RSS feedsDo you worry about leakage? Because, if not, you probably should. It can be embarrassing and, in many cases, illegal. Just ask Jeffrey Kindler, chief executive of American drug company Pfizer, who’s company has been at the wrong end of newspaper headlines all summer because of Pfizer’s apparent inability to get to grips with the issue.
And then there’s the NHS. Leakage in the NHS, you probably won’t be too surprised to hear, can reach biblical proportions and there are several recent stories that illustrate this rather nicely, one of which was a rather embarrassing case involving a celebrity…
I am, of course, talking about data leakage. And yes, you’ve guessed it, the security industry has invented a neat new acronym to go along with it: DLP, which stands for data leakage protection or data loss prevention, depending on which particular salesman you happen to be talking to.
So what exactly is the problem? In one of Pfizer’s cases (and there are several) laptops which contained confidential employee data as well as proprietary company information were stolen from the locked car of a contractor who, at the time, was working for the company.
As for the NHS? Well, the sexy story is that scores of NHS employees viewed the electronic records of a celebrity who was admitted into hospital? So what, one might reasonably ask. The problem is that looking at anyone’s medical records is unprofessional at best, almost certainly immoral and illegal at worst.

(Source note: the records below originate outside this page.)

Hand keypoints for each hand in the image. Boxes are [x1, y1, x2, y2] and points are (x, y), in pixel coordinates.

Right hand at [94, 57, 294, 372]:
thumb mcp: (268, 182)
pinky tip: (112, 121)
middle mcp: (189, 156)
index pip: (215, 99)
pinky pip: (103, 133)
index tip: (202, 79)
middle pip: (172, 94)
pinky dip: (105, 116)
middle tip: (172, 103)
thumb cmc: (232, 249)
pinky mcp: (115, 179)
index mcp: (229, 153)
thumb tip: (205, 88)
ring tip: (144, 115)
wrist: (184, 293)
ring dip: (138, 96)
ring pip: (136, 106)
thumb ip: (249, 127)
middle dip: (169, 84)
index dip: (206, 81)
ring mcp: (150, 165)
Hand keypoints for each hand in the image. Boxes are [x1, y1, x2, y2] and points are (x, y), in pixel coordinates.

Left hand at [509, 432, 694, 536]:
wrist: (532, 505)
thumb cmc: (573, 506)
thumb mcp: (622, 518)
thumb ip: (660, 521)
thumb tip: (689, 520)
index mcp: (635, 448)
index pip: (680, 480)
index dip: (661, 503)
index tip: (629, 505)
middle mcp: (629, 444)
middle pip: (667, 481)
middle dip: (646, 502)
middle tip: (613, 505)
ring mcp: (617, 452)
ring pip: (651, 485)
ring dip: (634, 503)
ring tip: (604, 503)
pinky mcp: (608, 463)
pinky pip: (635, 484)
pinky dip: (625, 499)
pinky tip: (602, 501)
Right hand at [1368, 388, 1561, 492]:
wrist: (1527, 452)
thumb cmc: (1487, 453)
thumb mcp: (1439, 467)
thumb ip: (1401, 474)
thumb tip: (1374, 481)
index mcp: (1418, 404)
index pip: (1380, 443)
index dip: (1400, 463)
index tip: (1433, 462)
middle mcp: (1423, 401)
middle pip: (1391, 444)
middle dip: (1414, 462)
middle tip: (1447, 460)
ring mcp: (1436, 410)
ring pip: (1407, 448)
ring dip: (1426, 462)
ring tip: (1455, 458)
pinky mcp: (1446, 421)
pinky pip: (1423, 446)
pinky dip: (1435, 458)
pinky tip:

But there are many, seemingly mundane, stories from the NHS which, with greater inspection, pose far more serious problems. A survey carried out by Pointsec Mobile Technology together with the British Journal of Healthcare Computing and Information Management in summer last year found that half of NHS professionals use their own devices to store confidential patient information. And 20% of those devices are then left unencrypted and without password protection. USB sticks proved to be the most popular device for storing this sensitive information for very sensible reasons – they are, after all, extremely reliable, mobile and easy to use.
But fast-forward a year to July this year, and you come across a story of a USB stick containing highly sensitive and confidential patient information being stolen from a junior doctor. “The trust had an obligation to personally inform the patient and now faces a compensation claim,” said Matthew Daunt, a doctor from the Nottingham University Hospitals Trust, from where the USB device was stolen.
And these stories are just the tip of the iceberg. Ameritrade, a US stock brokerage, recently had information on more than 6.3 million customers stolen and the global job site, Monster.com, experienced a similar embarrassment around the same time.
The problem is so bad that I’ve been unlucky enough to receive several emails on the subject. One such email was an invitation to meet the market leader in DLP to discuss the launch of its latest product. Another was from an “incredulous” security company which was complaining about how certain other companies had allowed this type of thing to happen. Yet another was an invite to Orlando to talk about the issue with a couple of hundred other “security professionals” (I think they must have had a data integrity issue – I’m a deputy editor, not a security professional). And the list goes on…
The frustrating thing is that there lies hidden somewhere within the spurious scare-mongering a real business issue. Companies are beginning to lose control of their data. Laptops and other mobile devices are being left in the backs of taxis, in pubs and in hotels.
Even the House of Lords recognises how important the issue is. In August, its Science and Technology Committee published its findings on personal internet security. Again, so what, one may well ask. Well, this is actually quite important, because the House of Lords recommends the UK bring in a ‘data breach notification law’ which would require companies that leak personal information – whether because of a hacked website, stolen laptop or lack of security – to inform the authorities.
The law is already in place in 35 US states, which probably goes a long way to explain why the vast majority of stories originate from the other side of the Atlantic. The fact we haven’t yet got such a law also lends weight to the theory that the stories above are only the tip of the iceberg. As Richard Clayton, a Cambridge University IT security expert who acted as special adviser to the Lords, says: “It’s a simple, low-key law, but it produces all the right incentives for taking security seriously.”
So, while it’s obvious that there’s a serious issue here, must the IT security industry really use it to force through another marketing campaign? I would argue not. And, just for the record, no I don’t want to meet someone to talk about data leakage. I did that ten years’ ago – back then it was called a security breach.